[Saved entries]
▶

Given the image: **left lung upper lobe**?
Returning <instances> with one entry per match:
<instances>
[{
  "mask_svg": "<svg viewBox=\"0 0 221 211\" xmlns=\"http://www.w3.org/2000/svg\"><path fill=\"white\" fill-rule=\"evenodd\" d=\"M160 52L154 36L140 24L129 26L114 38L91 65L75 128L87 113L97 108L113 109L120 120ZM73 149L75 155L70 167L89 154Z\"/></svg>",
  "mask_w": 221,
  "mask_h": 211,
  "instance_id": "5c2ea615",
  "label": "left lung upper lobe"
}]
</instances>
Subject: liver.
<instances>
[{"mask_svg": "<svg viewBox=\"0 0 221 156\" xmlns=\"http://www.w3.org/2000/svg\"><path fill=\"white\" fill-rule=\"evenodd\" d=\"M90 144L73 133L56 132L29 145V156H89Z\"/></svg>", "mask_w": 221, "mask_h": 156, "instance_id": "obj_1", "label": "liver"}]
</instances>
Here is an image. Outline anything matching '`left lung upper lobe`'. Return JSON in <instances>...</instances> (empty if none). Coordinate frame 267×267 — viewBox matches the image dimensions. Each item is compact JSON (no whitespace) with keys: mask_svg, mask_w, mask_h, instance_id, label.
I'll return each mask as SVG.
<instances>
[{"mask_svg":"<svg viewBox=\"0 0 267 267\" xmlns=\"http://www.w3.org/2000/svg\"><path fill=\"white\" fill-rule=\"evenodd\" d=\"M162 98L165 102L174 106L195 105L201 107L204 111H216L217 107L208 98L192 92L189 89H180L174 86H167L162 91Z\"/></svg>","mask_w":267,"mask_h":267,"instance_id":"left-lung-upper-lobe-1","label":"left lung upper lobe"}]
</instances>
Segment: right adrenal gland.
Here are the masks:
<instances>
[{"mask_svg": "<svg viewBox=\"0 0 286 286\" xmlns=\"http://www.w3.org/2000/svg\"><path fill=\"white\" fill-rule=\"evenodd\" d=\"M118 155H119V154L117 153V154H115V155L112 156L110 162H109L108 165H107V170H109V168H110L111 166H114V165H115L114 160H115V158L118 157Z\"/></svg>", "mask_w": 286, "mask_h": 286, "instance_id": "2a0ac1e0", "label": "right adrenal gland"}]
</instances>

◀

- _What the exercise asks_:
How many lines of the records contain the word "Here"? Give only the number.

- _Answer to this problem_:
2